A confrontation at Stonehenge (sadly, without druids) results in a magic spell going awry and both King Arthur’s crew and Mordred’s forces being stashed away in the Dimension of Paper Mache Rocks. Weirdly enough, both the good guys (including Guinevere and Lancelot) and the bad guys are all stuffed in this dimension without fighting or killing each other. They just kind of make passive-aggressive remarks to each other and presumably hold intermural rugby matches.
Only Merlin (played by the titular Fred from Drop Dead Fred) is able to flit in and out of this dimension and 1500 years into the future (i.e., present day) where scientist Tia Carrere is attempting to open the dimension and let Mordred out. The movie doesn’t deign to explain why she even cares, because there’s no real shot that Mordred’s one-day villain acting workshop acting is going to conquer the world. And considering that his favorite word for her is “wench,” you’d think Tia would shut down that noise right away and go lobby for Wayne’s World 3.
When she fails to come through for him, Mordred sends ghost skeletons through a time crack (Time Crack 2: Half-Past Dead coming soon to a theater near you) to possess people and further his cause of being rather lame. He really does love growling every line like it’s first thing in the morning and he hasn’t had a glass of water to clear out the phlegm.
It’s a pretty weak threat, which requires a pretty weak group of protagonists. You’ve got Merlin, whose underwear makes more of an impression than his spells. Arthur looks like the night shift manager at a Denny’s. There are a couple of little kids (naturally), one of whom continually sports hilariously bad bucket hats.
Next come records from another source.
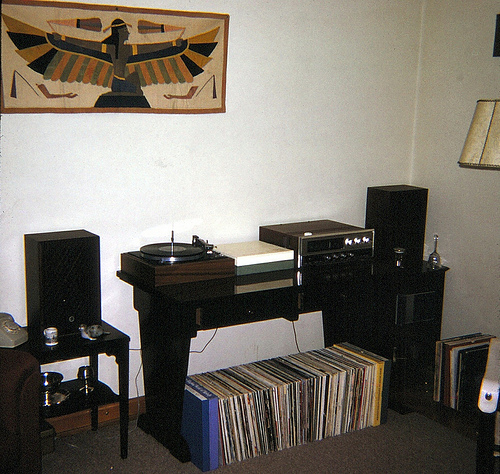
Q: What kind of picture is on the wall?
A: Egyptian picture.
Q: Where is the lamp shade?
A: On the right.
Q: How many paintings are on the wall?
A: 1.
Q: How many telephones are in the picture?
A: 1.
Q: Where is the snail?
A: On the table.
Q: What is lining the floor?
A: Records.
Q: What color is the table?
A: Black.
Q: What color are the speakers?
A: Black.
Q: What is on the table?
A: Stereo.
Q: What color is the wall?
A: White.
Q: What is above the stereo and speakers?
A: Picture.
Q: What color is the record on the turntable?
A: Black.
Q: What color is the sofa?
A: Brown.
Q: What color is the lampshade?
A: White.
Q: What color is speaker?
A: Jet black.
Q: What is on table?
A: Black speaker.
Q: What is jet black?
A: Speaker.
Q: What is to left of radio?
A: Black speaker.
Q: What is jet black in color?
A: Speaker.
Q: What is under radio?
A: Collection of record albums.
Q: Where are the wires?
A: Against a wall.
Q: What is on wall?
A: Picture hanging.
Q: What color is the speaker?
A: Black.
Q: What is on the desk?
A: Radio.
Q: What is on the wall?
A: Painting.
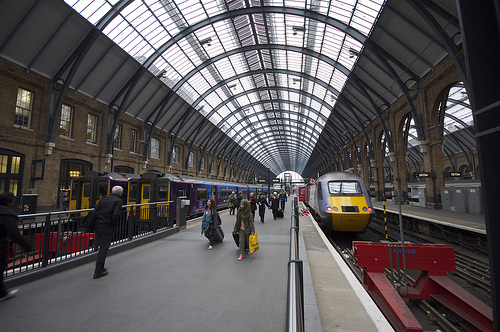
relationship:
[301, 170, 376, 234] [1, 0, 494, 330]
train in station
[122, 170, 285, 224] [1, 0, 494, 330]
train in station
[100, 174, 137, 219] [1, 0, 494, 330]
train in station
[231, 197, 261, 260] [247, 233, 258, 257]
woman carrying bag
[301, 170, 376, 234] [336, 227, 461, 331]
train on tracks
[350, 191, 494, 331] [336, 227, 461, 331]
barrier on tracks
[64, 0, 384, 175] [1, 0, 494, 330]
ceiling in station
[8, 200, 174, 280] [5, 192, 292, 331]
fence along platform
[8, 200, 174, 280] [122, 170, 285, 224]
fence along train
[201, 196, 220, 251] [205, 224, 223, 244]
woman pulling suitcase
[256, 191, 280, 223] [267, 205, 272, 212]
couple holding hands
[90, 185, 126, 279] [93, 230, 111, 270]
man wearing trousers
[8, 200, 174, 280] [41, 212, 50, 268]
fence has post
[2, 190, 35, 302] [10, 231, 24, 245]
man has elbow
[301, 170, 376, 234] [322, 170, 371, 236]
train has front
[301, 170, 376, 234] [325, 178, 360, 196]
train has window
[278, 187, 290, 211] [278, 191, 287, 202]
person wearing jacket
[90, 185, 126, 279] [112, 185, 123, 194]
man has hair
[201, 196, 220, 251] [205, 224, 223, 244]
woman pulls suitcase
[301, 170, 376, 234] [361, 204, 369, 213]
train has headlight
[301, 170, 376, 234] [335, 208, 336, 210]
train has headlight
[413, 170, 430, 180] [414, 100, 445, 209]
sign on pillar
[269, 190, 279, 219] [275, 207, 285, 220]
man with bag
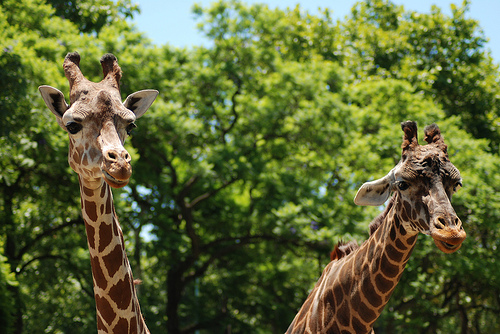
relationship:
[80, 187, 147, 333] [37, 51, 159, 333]
neck of giraffe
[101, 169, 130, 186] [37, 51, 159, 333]
mouth of giraffe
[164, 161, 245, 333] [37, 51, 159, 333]
tree behind giraffe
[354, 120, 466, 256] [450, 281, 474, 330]
head in front of tree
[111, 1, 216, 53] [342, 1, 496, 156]
sky over leaves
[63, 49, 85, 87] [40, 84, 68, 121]
horn above ear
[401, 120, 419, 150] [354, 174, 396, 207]
horn above ear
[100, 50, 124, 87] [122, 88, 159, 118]
horn above ear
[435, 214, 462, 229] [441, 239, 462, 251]
nose over mouth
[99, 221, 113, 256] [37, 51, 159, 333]
spot on giraffe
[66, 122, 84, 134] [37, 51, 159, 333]
eye on giraffe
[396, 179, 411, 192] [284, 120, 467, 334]
eye on giraffe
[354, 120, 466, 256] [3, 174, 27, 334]
face among tree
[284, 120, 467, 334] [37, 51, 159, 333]
giraffe beside giraffe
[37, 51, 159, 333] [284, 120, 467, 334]
giraffe on left of giraffe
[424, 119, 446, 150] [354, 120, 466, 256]
horn on head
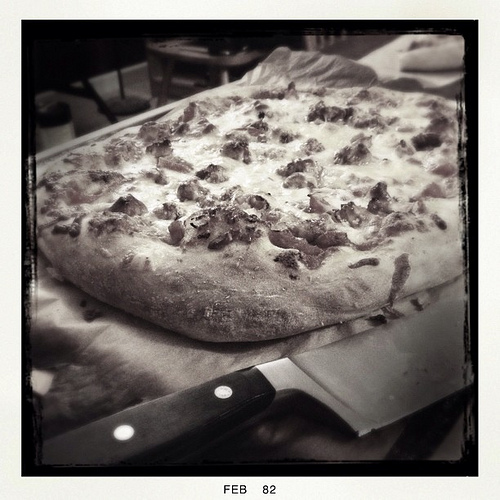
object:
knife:
[31, 285, 469, 480]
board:
[29, 49, 476, 478]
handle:
[30, 362, 275, 472]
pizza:
[26, 79, 469, 348]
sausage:
[270, 228, 318, 257]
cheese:
[234, 161, 277, 189]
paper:
[231, 43, 460, 99]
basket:
[32, 97, 77, 146]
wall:
[24, 22, 150, 90]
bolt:
[213, 385, 237, 399]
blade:
[278, 291, 475, 437]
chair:
[145, 34, 282, 116]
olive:
[411, 131, 442, 154]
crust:
[30, 221, 458, 348]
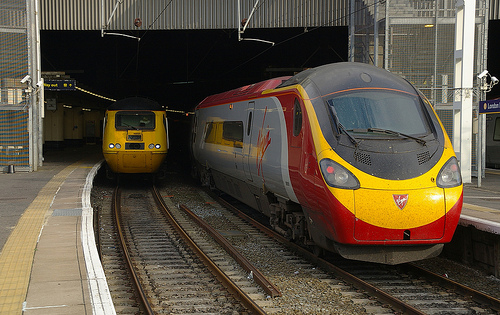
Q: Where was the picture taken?
A: Train station.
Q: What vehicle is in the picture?
A: Trains.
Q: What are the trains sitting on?
A: Tracks.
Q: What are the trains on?
A: Brown tracks.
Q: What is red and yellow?
A: The train.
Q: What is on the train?
A: Windows.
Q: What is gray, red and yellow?
A: The train.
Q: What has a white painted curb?
A: The stone paving.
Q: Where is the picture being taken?
A: A train yard.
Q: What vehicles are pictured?
A: Trains.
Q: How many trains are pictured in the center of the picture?
A: 2.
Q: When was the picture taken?
A: Daytime.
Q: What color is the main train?
A: Grey, red and yellow.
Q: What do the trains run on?
A: The rails.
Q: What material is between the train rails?
A: Gravel.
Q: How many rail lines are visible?
A: 2.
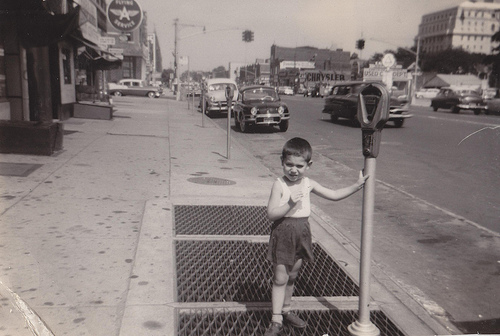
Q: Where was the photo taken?
A: It was taken at the sidewalk.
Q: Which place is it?
A: It is a sidewalk.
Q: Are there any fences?
A: No, there are no fences.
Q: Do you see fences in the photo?
A: No, there are no fences.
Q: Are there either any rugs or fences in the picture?
A: No, there are no fences or rugs.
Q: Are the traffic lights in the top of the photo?
A: Yes, the traffic lights are in the top of the image.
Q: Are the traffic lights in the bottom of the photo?
A: No, the traffic lights are in the top of the image.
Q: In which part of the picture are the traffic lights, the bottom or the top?
A: The traffic lights are in the top of the image.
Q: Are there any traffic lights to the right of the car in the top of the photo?
A: Yes, there are traffic lights to the right of the car.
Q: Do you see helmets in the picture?
A: No, there are no helmets.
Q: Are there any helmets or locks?
A: No, there are no helmets or locks.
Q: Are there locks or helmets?
A: No, there are no helmets or locks.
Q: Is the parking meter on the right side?
A: Yes, the parking meter is on the right of the image.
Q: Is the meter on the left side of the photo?
A: No, the meter is on the right of the image.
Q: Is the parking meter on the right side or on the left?
A: The parking meter is on the right of the image.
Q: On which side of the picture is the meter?
A: The meter is on the right of the image.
And there’s a group of Arthur’s knights who jog all over modern-day English countryside looking for things to stab with their swords.
Out of all of the famous myths in the public domain, King Arthur has been plundered for potential so often that it looks like a looted drugstore in San Francisco. So Merlin: The Return’s approach of “if you’re going to do something familiar, do it way worse than everyone else” wins no points from me. The acting is dull. The plot was probably inspired by the pacing of a DMV line. The special effects were probably done on the same iMacs that this film so prominently features. And nothing really makes sense for the blissfully brief runtime.
It’s a kids movie that not even a drooling kindergarten holdback who mainlines Dora the Explorer would find interesting. But you? Yeah, it’s probably right up your intellectual alley. Go knock yourself out.
Didja notice?
- Giant hooded cloaks always make for a dramatic reveal
- Those are amazingly cheap special effects
- When a kid wears a giant sunflower on their hat, that’s all you can stare at
- All evil fortresses should have water slides for quick escapes WHEEEEEEEEE
- That granny is the worst driver ever
- Wizards love to be interrupted mid-spell. Repeatedly.
- Let’s all look at Merlin’s underwear for a while
- Mordred’s mask is a little much
- Those are not GameBoy sounds
- All kids should voluntarily stuff themselves into the trunks of cars
- Science labs in 2000 came equipped with fire hoses, gigantic vents, and a suite of iMacs
- Water hoses can stop everyone from doing everything
- You’re a really bad guy if you choke out your mom
- Skeleton ghost!
- Have a device that can cause “small earthquakes?” Sure, give it to a 10-year-old boy. There is NO WAY that will go bad.
- Are Arthur and Lancelot hitting each other with hollow pipes?